What is required:
Retrieve each line that contains the word "back" from the entries below.

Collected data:

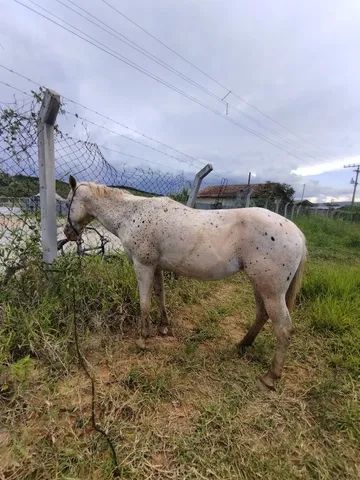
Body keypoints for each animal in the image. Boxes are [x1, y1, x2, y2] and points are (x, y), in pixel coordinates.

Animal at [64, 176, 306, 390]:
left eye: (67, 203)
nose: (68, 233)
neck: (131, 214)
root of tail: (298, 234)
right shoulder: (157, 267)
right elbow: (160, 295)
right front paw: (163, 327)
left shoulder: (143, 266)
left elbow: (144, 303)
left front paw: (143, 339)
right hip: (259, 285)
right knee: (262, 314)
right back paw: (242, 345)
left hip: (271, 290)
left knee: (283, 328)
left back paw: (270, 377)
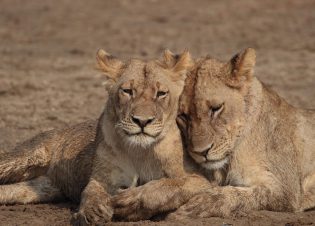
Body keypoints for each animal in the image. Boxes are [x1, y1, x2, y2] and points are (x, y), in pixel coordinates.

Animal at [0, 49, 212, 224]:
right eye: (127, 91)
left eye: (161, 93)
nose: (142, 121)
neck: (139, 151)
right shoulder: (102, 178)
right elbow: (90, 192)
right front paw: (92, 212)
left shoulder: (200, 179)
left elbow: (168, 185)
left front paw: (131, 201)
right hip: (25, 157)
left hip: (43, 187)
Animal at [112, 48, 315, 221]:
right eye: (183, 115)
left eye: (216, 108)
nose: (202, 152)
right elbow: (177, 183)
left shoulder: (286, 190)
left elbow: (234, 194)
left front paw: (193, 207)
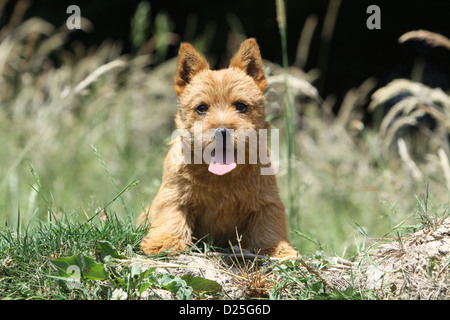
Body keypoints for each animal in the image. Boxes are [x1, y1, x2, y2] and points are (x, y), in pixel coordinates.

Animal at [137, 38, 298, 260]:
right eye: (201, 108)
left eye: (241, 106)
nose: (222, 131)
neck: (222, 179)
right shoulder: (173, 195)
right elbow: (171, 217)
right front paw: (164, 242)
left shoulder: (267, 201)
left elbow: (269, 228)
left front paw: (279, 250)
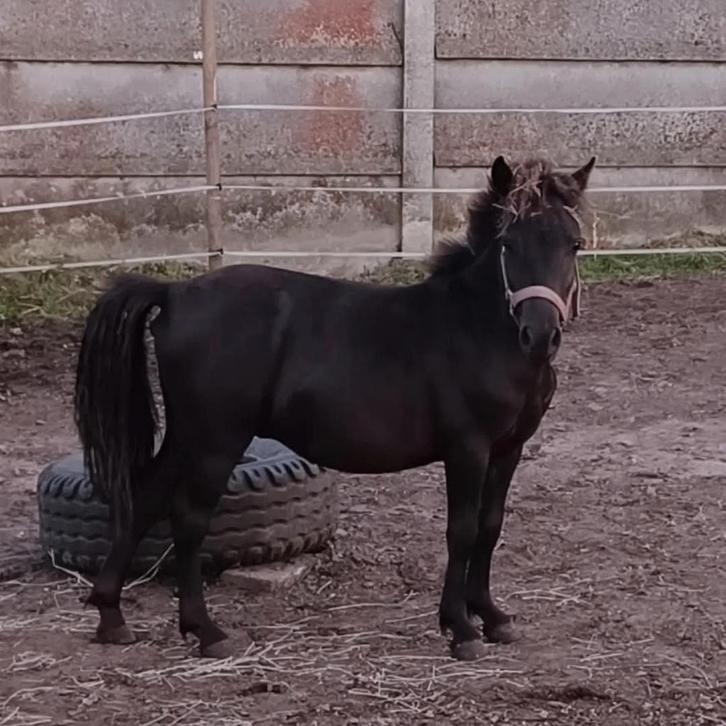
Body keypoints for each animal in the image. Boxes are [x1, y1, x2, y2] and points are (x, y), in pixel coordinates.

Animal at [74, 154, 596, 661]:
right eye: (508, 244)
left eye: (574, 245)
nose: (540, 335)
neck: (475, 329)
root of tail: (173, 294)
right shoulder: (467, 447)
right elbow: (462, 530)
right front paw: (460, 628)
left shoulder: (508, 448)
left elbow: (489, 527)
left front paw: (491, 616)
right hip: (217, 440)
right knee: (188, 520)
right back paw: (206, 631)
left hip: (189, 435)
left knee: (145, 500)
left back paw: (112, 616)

* * *

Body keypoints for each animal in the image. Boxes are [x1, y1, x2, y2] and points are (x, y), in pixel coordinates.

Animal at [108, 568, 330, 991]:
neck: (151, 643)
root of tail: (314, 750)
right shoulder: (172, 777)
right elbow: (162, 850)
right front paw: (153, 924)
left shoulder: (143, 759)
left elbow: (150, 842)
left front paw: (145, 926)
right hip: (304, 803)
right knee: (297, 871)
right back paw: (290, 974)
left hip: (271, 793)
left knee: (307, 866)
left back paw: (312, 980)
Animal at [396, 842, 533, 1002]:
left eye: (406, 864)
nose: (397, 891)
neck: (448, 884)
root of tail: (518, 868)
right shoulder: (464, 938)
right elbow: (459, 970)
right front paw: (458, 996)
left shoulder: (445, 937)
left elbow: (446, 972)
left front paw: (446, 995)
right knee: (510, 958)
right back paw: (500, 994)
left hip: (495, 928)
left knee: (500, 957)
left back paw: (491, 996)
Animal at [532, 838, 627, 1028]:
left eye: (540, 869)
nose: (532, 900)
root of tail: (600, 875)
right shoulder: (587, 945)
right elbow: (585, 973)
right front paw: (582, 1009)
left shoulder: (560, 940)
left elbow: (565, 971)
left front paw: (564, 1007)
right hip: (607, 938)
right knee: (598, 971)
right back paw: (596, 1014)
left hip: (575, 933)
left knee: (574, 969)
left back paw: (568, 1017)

Answer to this problem:
right back paw: (242, 345)
left back paw: (270, 377)
right back paw: (206, 631)
left back paw: (112, 616)
right back paw: (290, 974)
left back paw: (312, 980)
right back paw: (500, 994)
left back paw: (491, 996)
right back paw: (596, 1014)
left back paw: (568, 1017)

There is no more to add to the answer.